Through each resurrection I realized I was not alone. She was always with me. The goddess who took up arms beside me to battle the demon. I do not know how many lives I have lived, nor which memories are real, but knowing I will always find her when I wake up is enough. For her, I will never stop fighting.

Former Strangers

The rattling faded away into nothing as Gerard finished his third drink. He’d never been fond of traveling, but he found the train entirely tolerable with a tumbler of whiskey. It helped him relax and let his worries fade away.

Gerard preferred to travel in solitude. He’d found an empty cabin and pulled out a book to distract him further. The luxury of his loneliness was lost when a woman entered his cabin. He was miffed she hadn’t asked his permission but didn’t want to invite conversation so remained silent. He stole glances from behind his book. She paid no attention to him and he began to resent silence.

“Who are you?” he finally asked, putting his book down.
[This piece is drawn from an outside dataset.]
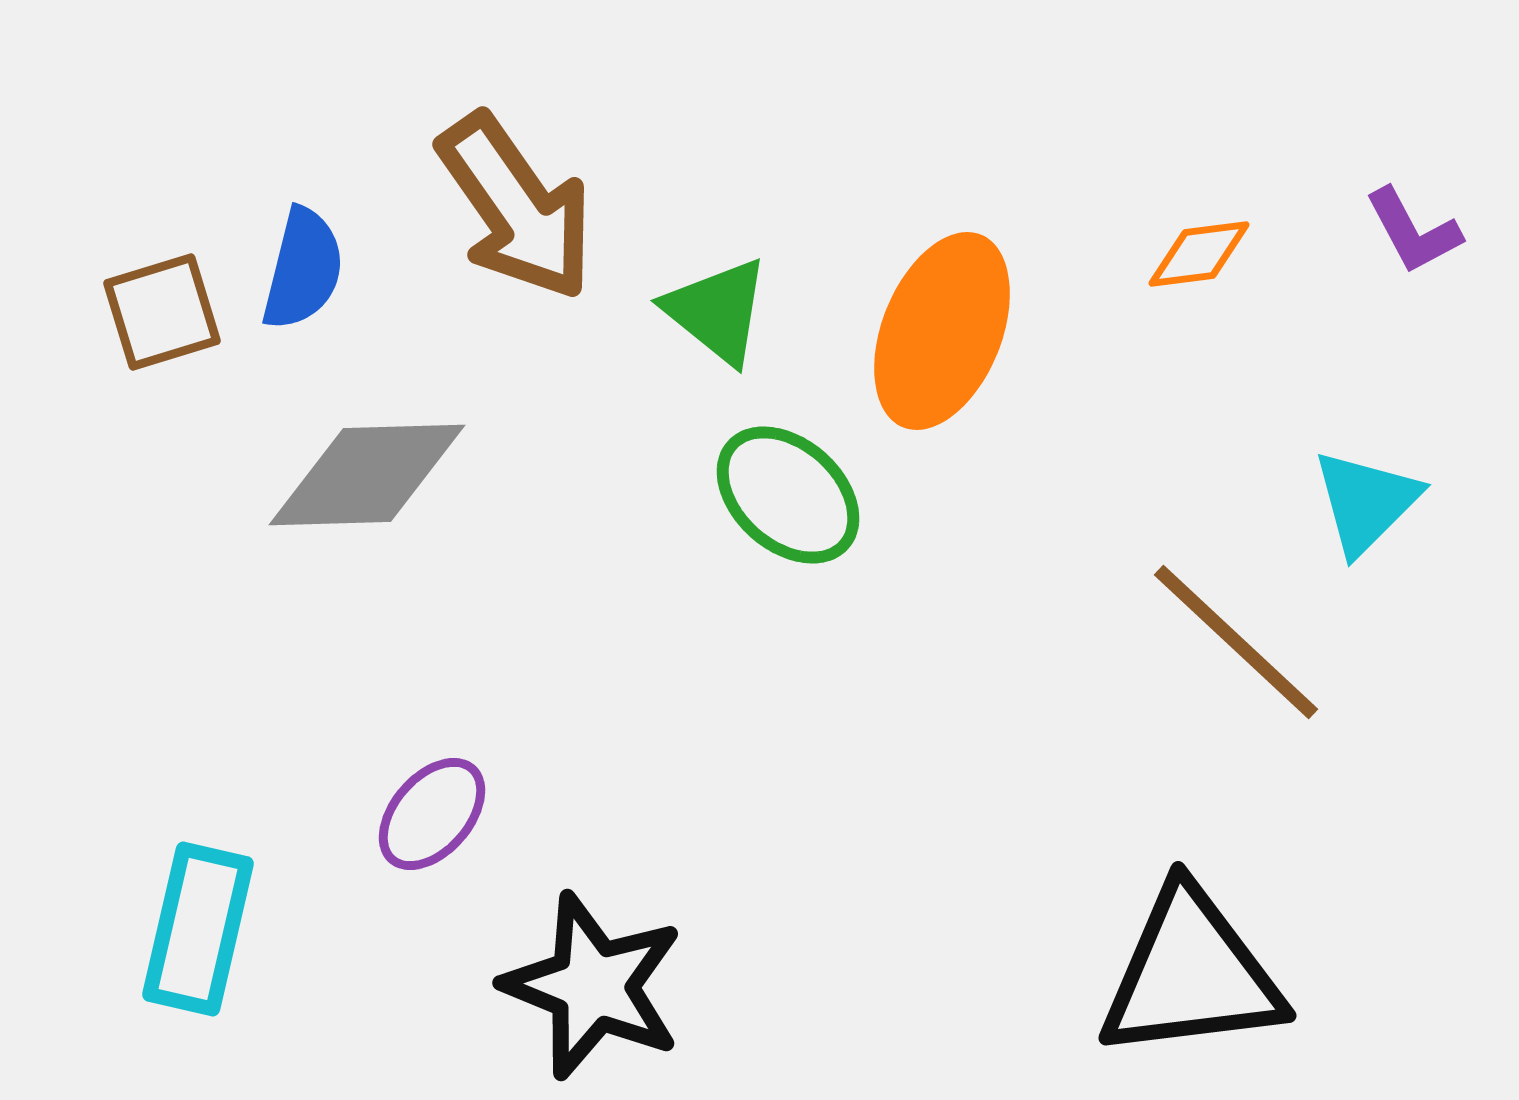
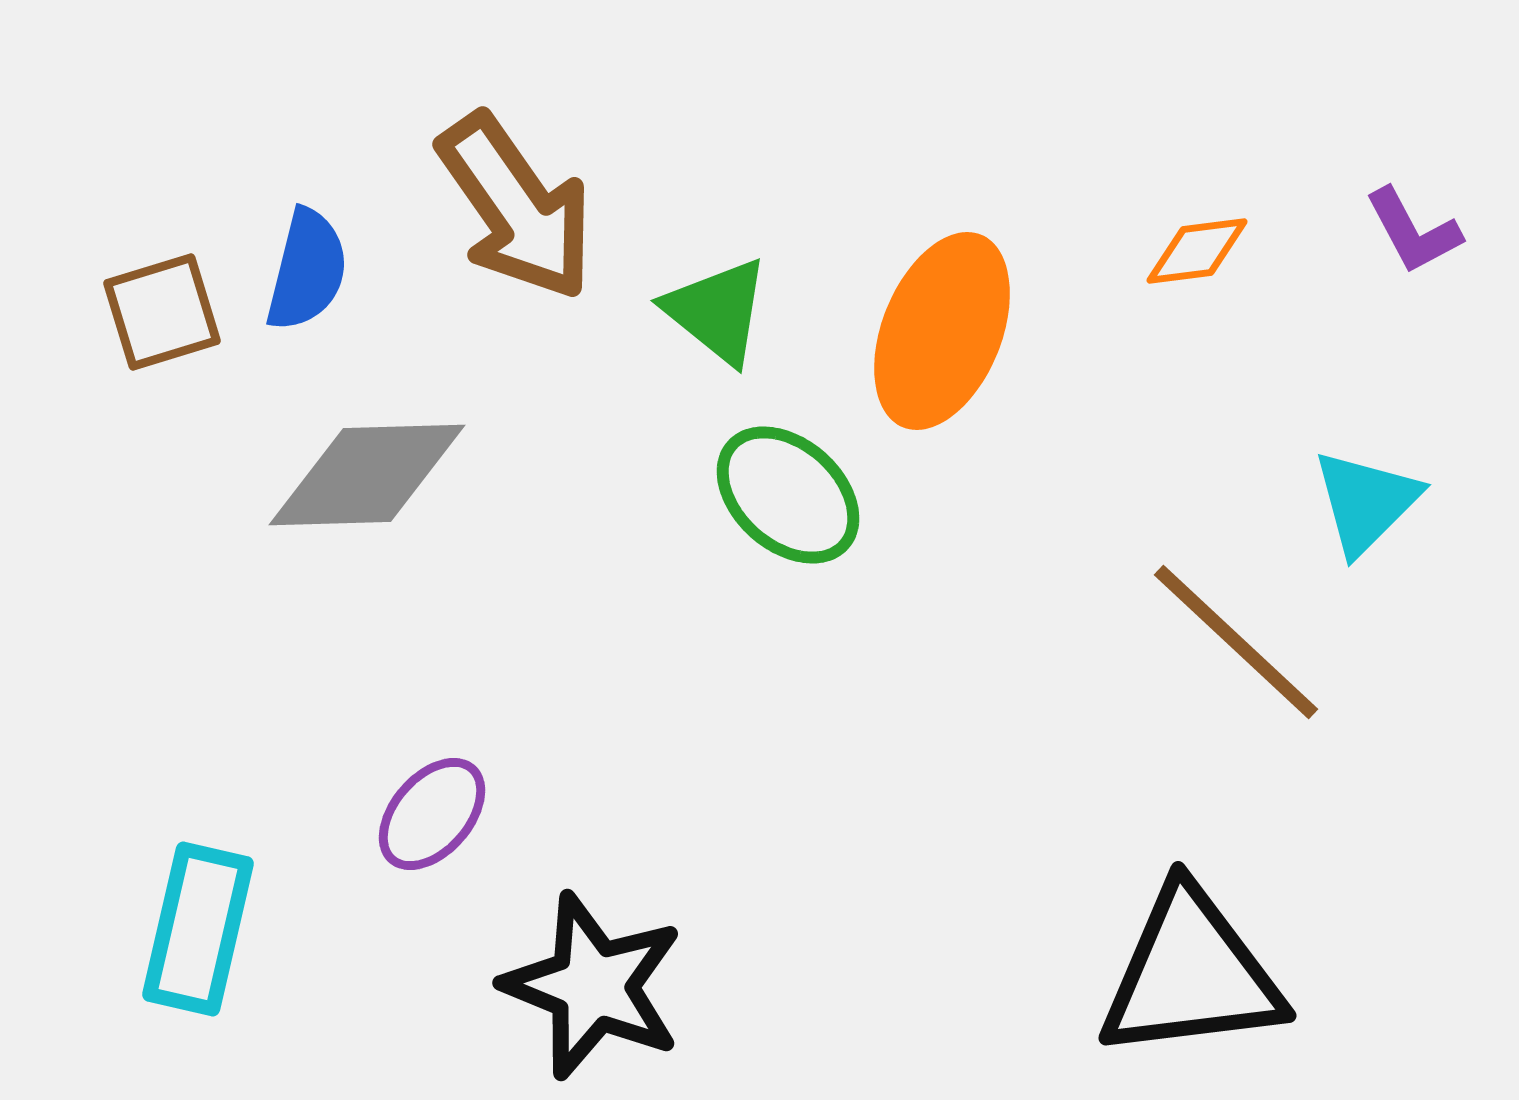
orange diamond: moved 2 px left, 3 px up
blue semicircle: moved 4 px right, 1 px down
She smiled. For better or worse, Gerard found himself smiling back. Silence was no longer an option, and he was surprised to find he preferred it that way.

Phantom Queen

Three young women stood watching the sea. Footsteps too far off to hear alerted them of a man approaching. Their wait was at an end. They all turned in unison and walked toward the small cottage they would call home for today. Two of the women turned toward the third and merged with her, disappearing like ghosts into the earth. The lone woman kept walking toward the cottage. Each step she took aged her until she was grey and slow. Hours passed before the young man came into view.

“Hello Madame,” he called as he approached, his leather armor defining his muscles more than hiding them. A long spear lay strapped across his back. The smile on his face dispelled any intimidation his figure would have normally held.

She stopped milking her cow and turned toward him in crafted surprise. This was the first time he had recognized her after her many attempts to capture his attention. “Oh, hello young man. You must be weary to have come all this way. Please, have some bainne. There is too much for just me.”

He approached and graciously accepted the offer. He drank three full cups of the fresh milk.

“Thank you for your kindness. This will help my strength in future battles.”

“You shall be the strongest warrior,” she said knowing the truth of her words.

“Alas, I cannot stay to enjoy a proper exchanging of words. Please accept my deepest apologies and know I am gracious of your gift.” He bowed to her.

“No need for such formalities. Young men are naturally making use of their constant vigor, as they should before age strips it of them.”

The young warrior continued on his path and the old woman watched him go until he was lost to the horizon. Then her body burst into a murder of crows scattering across the sky.